А чтобы окончательно убедиться в значимости вопросов Сальери, обратим внимание на характер финала трагедии. В финале звучит целая обойма отнюдь не риторических вопросов, на которые уже нет иного ответа, кроме молчания и тишины оборвавшегося здесь текста.
[Речь о легенде, что Микельанджело распял и убил натурщика, чтоб точней изобразить страдания распятого Христа.]
Трагедия кончается вопрошением того самого человека, который открывал ее утверждением, «ясным, как простая гамма».
МОЙ КОММЕНТАРИЙ.
Как видите, хоть я и обозначил «ОТВЕЧАЮТ», но Беляк и Виролайнен не отвечают, а отмечают наблюдения. Отвечать, зачем все это сделал Пушкин прийдется мне. И ответ в том, что здесь трагедия недоосознавания самих себя.
Моцарт потому и вопросителен, что его сознание трагически не соответствует своей вопросительности. Не «все большее и большее — по Бонди — приближение к ясному пониманию ситуации» здесь. Пушкин неосознаваемо поступает в точном соответствии с психологическим принципом художественности по Выготскому: развоплощает материал в его противоположность. Казалось бы, чем больше человек сомневается, тем он ближе к истине. Но это — в жизни. В искусстве наоборот. Самый доверчивый — Отелло — ревнив, светский лев — Онегин — гибнет от несчастной любви… Вопросительный Моцарт так и не приближается к уяснению, почему у него могут быть враги — из–за демонизма его музыки. И теряет он всякие сомнения и утверждается в своей безопасности, когда поздно, когда он уже отравлен.
Сальери более способен отдавать себе отчет, что с ним происходит. И он начинает с ясного, как простая гамма, понимания, что торжествует в мире кривда, демонизм, Моцарт. Но Сальери не удерживается на этом — трагедия–то: недоосознавания. И он срывается с позиции своей призванности, что вне морали, вне сообразовывания с Другим. И впадает в вопросительность. И когда ему уже некому ответить, он полностью теряет уверенность в своей правоте, а непонимание себя и Моцарта достигает подхода к апогею.
В результате ни Моцарт, ни Сальери друг о друге и о себе самого главного не поняли, и трагедия совершилась. А мечта их создателя, Пушкина, была в обратном. И потому он тут уже не бестенденциозен. Он утопичен.

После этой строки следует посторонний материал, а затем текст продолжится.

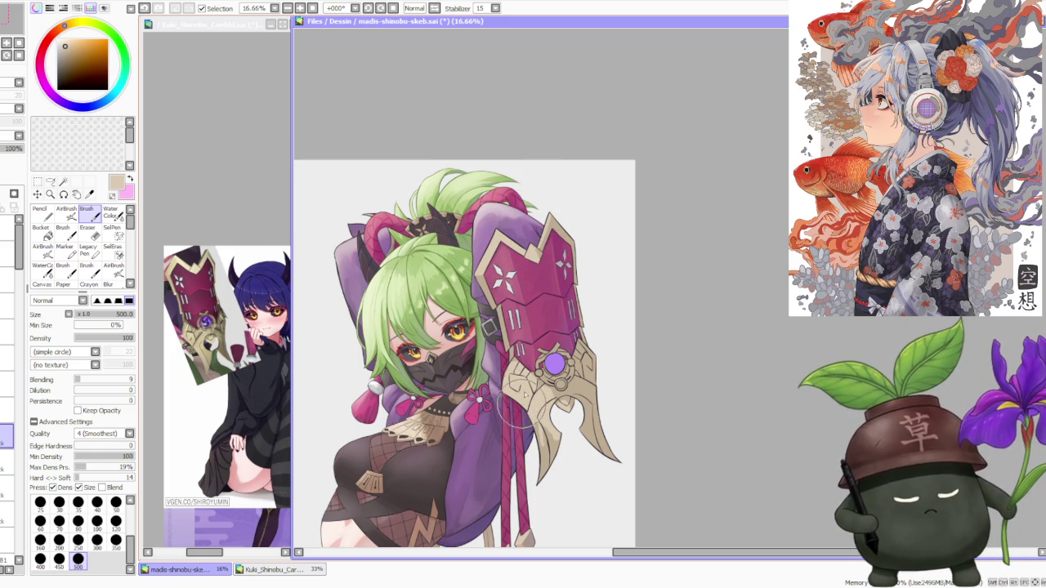
{"action": "left_click", "coordinate": [555, 396], "text": "alt"}
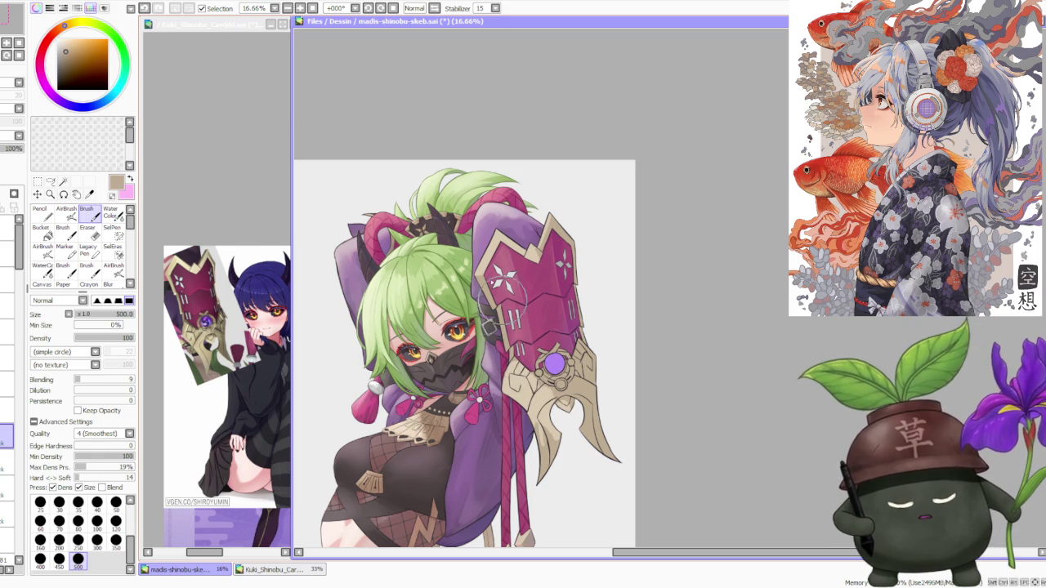
{"action": "left_click_drag", "start_coordinate": [63, 37], "coordinate": [58, 29]}
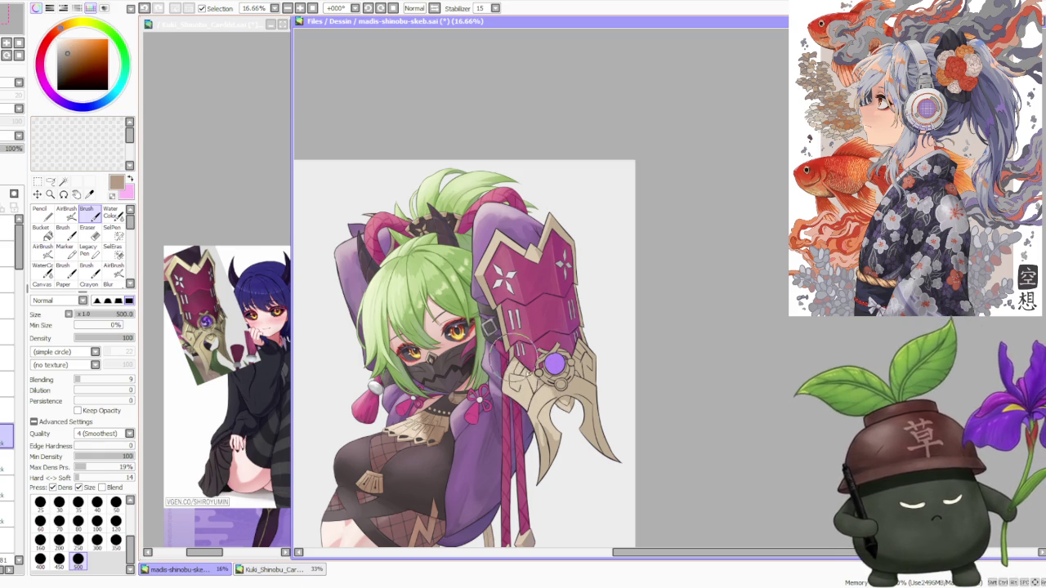
{"action": "left_click_drag", "start_coordinate": [513, 353], "coordinate": [530, 359]}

В словах «Представь себе… кого бы? Ну хоть меня… с другом — хоть с тобой…» оказалось возможным увидеть не импровизаторский характер, — как по Бонди, — а модельный. И что тогда?
ОТВЕЧАЕТ А. БЕЛЫЙ (1980‑е годы).
Моцарт как бы строит модельную ситуацию, в которой может оказаться любой человек. Важен не конкретный субъект, а та гамма переживаний, которая возникает с появлением «виденья гробового». Эту гамму можно развернуть, например, так: «Творец отнимает у человека жизнь в тот самый момент, когда человек счастлив. Несправедливо, безжалостно, бесчеловечно. Имеет ли Он право на это? Разум не может с этим примириться» [а по Чичерину — в смертности перец жизни]. Так мы еще раз возвращаемся к уже звучавшему ранее вопросу — хозяин ли Создатель в доме своем? [Белый этот вопрос вывел — и вполне обоснованно — исходя из богоборческого пафоса Сальери.] По–видимому, в музыке, играемой Моцартом, есть какие–то демонические, богоборческие ноты, за что он удостаивается похвалы от Сальери в смелости.
МОЙ ОТВЕТ.
Нельзя ставить в один ряд богоборческие и демонические ноты, хоть Демон и богоборец. Демон борется во имя индивидуализма, во имя себя. А с богом можно бороться и во имя колективизма, например, как гетевский Прометей — с Зевсом: во имя людей. Идеал демонический — на вылете вниз с Синусоиды идеалов, гетевский, в «Прометее» — на восходящей дуге. Язычника, атеиста и христианского вероотступника (как прелата в «Оводе» Бондарчука) возмущает несправедливость мироустройства, зло, отнимание жизни у молодых и счастливых и не за большие грехи перед богами и людьми, а так — по произволу. Христианин — смиряется, особенно — причастившись: Бог дает — Бог и возьмет. А демонист что? Для него жизнь на грани смерти — самый смак.
А как за гранью?
Демонист и там с Богом не помирится. Таким я и услышал моцартовский «Реквием» с пластинки на проигрывателе. И то, что пушкинский Моцарт «Реквием» играет будучи отравленным, — знаменательно. Он торжествует над смертью, над Богом. Богоборец там — это ли не демонизм!?